Like the Jackass movies, Bad Grandpa combines hidden camera filmmaking with scripted set-ups steeped in outrageous, often rudely sexual behavior. The humor, therefore, relies on the reactions of the unwitting onlookers, and our appreciation for dick jokes and fart jokes that evolve into something far more shocking.
Irving Zisman (Johnny Knoxville, layered in convincing makeup to look like an old man) is left to care for his 8-year-old grandson Billy by the kid's drug-addict mom. This doesn't fit into Zisman's plan, who is ready to party after the death of his wife. So he takes the boy on a cross-country road trip to North Carolina, where Billy's lowlife father is willing to take in his son because of the money he'll get through child support. Thus begins a journey where Irving gets to show just how bad of a grandpa he can be before arriving at their destination.
The idea of parental — or in this case, grandparental — neglect isn’t usually the stuff of comedy. Which makes this ripe material— or it should, but one of the problems with Bad Grandpa is how surprisingly tame it is. A few vignettes will elicit bursts of laughter, but too many fall flat before we're shuffled off to the next scene.

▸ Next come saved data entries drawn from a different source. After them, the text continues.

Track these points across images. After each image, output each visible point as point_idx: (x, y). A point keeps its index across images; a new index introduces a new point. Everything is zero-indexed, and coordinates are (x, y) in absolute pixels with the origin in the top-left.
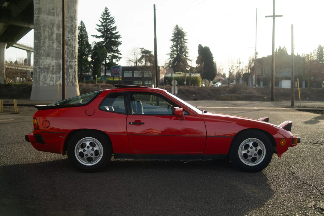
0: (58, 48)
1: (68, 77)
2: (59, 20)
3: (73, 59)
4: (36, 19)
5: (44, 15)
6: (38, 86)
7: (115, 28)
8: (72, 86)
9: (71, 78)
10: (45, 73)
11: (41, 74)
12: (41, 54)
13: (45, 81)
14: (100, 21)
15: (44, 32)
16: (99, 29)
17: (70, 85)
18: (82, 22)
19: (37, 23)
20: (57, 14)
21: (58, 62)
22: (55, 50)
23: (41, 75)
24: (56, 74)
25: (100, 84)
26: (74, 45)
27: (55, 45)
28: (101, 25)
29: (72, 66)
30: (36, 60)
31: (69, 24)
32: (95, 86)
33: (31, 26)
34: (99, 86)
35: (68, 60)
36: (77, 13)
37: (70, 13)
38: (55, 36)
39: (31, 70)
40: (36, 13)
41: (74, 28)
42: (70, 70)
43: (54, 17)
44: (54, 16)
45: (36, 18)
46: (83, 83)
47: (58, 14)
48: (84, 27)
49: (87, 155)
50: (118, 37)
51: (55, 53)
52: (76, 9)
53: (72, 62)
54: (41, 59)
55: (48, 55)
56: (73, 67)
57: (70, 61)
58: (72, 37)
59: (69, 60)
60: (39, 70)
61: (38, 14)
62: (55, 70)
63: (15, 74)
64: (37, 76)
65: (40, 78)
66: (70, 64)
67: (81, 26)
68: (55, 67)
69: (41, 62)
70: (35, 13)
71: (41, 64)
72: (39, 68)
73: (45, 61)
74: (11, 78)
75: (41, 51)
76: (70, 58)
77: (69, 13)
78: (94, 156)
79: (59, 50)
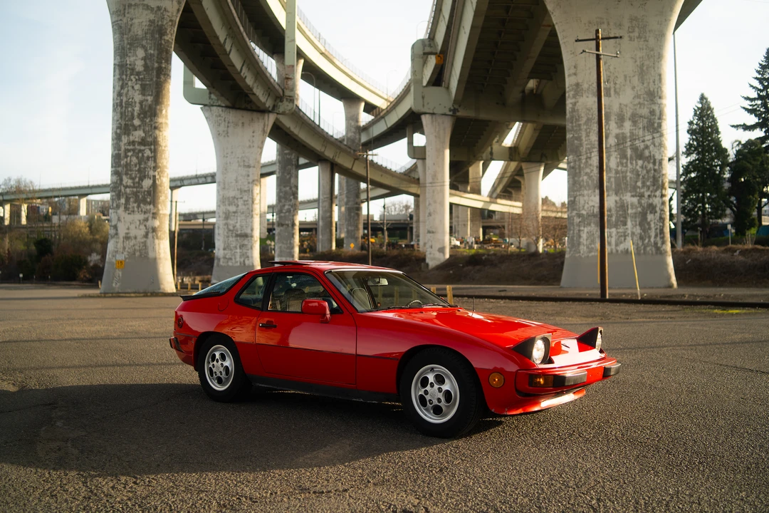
0: (620, 168)
1: (645, 233)
2: (620, 104)
3: (656, 191)
4: (570, 110)
5: (588, 97)
6: (577, 255)
8: (657, 253)
9: (653, 234)
10: (592, 225)
11: (582, 228)
12: (582, 184)
13: (591, 244)
14: (754, 88)
15: (588, 136)
16: (750, 108)
17: (650, 252)
18: (702, 98)
19: (572, 117)
20: (615, 90)
21: (621, 199)
22: (614, 172)
23: (583, 230)
24: (616, 226)
25: (740, 246)
26: (658, 157)
27: (613, 163)
28: (756, 96)
29: (656, 206)
30: (572, 199)
31: (645, 109)
32: (726, 251)
34: (735, 251)
35: (644, 192)
36: (663, 81)
37: (645, 85)
38: (612, 141)
40: (571, 95)
41: (657, 118)
42: (650, 217)
43: (610, 99)
44: (610, 96)
45: (570, 106)
46: (696, 246)
47: (618, 90)
48: (709, 108)
49: (216, 374)
51: (613, 180)
52: (662, 72)
53: (656, 196)
54: (583, 196)
56: (658, 209)
57: (649, 196)
58: (653, 138)
59: (646, 194)
60: (578, 220)
61: (574, 96)
62: (614, 219)
64: (574, 233)
65: (580, 237)
66: (651, 201)
67: (700, 106)
68: (613, 212)
69: (582, 202)
70: (569, 95)
71: (584, 207)
72: (579, 215)
73: (591, 198)
75: (581, 179)
76: (649, 189)
77: (643, 84)
79: (622, 172)
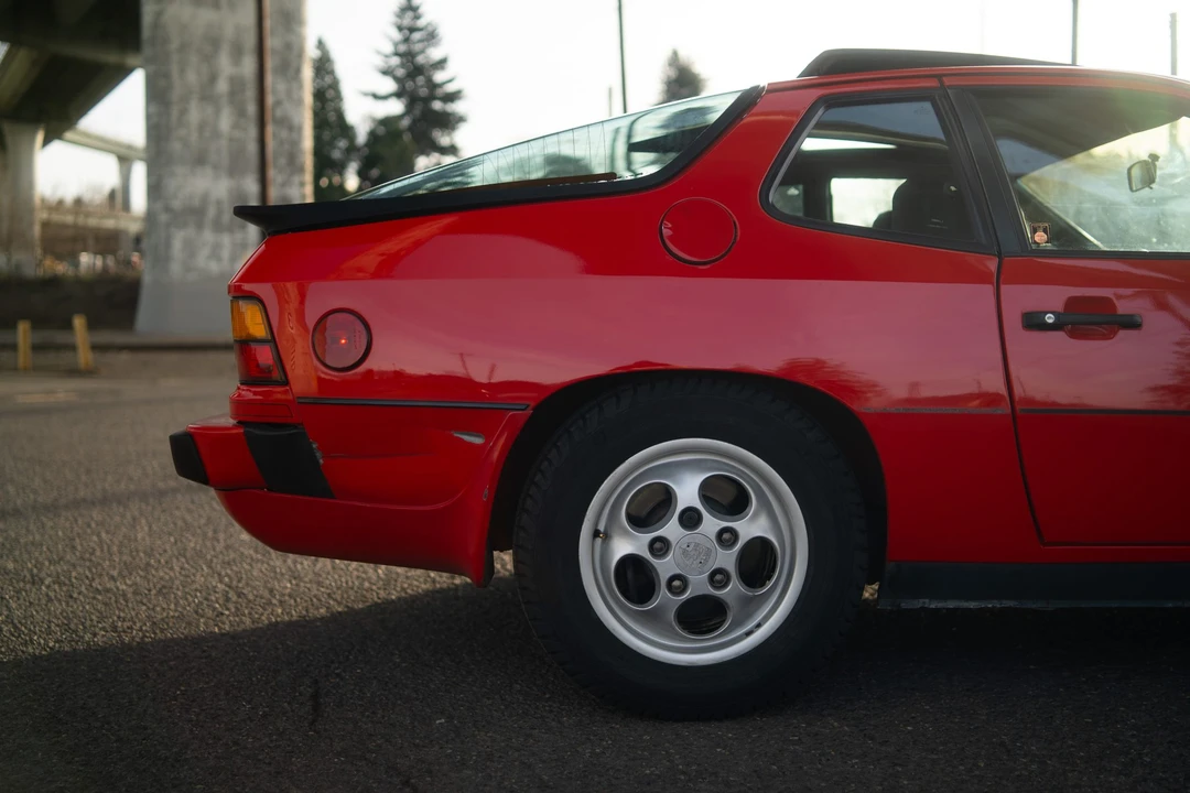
0: (236, 134)
2: (239, 25)
3: (294, 175)
5: (182, 4)
7: (441, 64)
10: (191, 227)
11: (174, 232)
13: (189, 259)
14: (390, 38)
15: (183, 73)
16: (385, 67)
18: (321, 44)
21: (237, 185)
22: (226, 139)
23: (175, 236)
24: (230, 228)
26: (296, 120)
27: (225, 122)
28: (392, 52)
31: (279, 40)
33: (131, 60)
38: (222, 86)
39: (134, 228)
43: (220, 13)
44: (219, 9)
49: (678, 582)
50: (452, 97)
51: (224, 152)
53: (294, 184)
55: (200, 160)
57: (284, 183)
58: (290, 90)
59: (279, 179)
60: (166, 219)
62: (226, 216)
63: (75, 239)
64: (157, 242)
65: (170, 246)
66: (286, 191)
67: (319, 55)
68: (226, 205)
71: (176, 194)
72: (168, 209)
73: (187, 181)
74: (59, 257)
76: (282, 171)
78: (733, 590)
79: (243, 141)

Because the audience is in on the joke that this is all a put-on, the mix of scripted drama and setups doesn’t quite gel. When Billy and Irving are alone, staying in character, we just want to go back to the pranks. Within the context of the story, the scenes are necessary. They're just not written that well.

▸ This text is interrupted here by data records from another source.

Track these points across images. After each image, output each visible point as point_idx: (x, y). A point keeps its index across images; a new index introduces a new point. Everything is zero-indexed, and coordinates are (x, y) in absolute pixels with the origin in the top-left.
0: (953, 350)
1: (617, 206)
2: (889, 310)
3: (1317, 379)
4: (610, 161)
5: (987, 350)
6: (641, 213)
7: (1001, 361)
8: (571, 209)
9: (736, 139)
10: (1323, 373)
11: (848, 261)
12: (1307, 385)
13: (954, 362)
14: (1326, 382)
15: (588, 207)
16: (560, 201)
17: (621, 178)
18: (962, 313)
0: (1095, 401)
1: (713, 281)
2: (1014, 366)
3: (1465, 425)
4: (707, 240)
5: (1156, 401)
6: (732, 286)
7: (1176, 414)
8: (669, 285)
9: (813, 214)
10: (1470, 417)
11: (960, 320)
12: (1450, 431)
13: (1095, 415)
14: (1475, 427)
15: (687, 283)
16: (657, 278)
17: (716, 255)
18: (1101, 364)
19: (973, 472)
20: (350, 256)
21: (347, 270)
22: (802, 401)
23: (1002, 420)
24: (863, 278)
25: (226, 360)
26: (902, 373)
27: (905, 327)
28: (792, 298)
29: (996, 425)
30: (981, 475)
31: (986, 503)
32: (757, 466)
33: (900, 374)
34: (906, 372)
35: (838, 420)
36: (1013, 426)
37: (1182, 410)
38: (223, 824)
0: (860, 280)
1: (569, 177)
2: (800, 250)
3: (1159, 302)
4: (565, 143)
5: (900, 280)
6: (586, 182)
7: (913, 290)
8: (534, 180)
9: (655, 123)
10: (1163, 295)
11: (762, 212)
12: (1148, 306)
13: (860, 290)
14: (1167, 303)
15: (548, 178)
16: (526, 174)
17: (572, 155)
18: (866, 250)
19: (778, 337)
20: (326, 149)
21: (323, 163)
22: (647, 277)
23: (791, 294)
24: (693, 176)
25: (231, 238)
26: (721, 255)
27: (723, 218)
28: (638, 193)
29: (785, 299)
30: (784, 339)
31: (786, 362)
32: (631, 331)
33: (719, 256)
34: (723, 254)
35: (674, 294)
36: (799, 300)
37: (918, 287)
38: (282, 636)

While Irving is off on his own, he's embarrassing himself — usually in front of one or more women. The most oft-repeated joke — to the point of being tiresome — is Irving as lecherous old man, leering at women and talking about his desire to score some "poontang" and "tail." Meanwhile, Billy (Jackson Nicoll), who looks like the kind of kid who would hang out with Little Rascals, is coaxing unwitting pedestrians into engaging him and hearing embarrassing stories about his mom. The pudgy, shameless Nicoll is game for these antics, and he's an excellent actor, but even as he's calling strange men his new daddy, the laughs are hard to come by.
As a movie, Bad Grandpa isn't all that good. Only during the credits, do we see outtakes that capture the freewheeling, giddy humor we wish the film itself would have had throughout. Though not all of the jokes work, the few that do are pretty uproarious in their lewd, crude way. And for those attracted to a movie with the Jackass pedigree, that may be enough.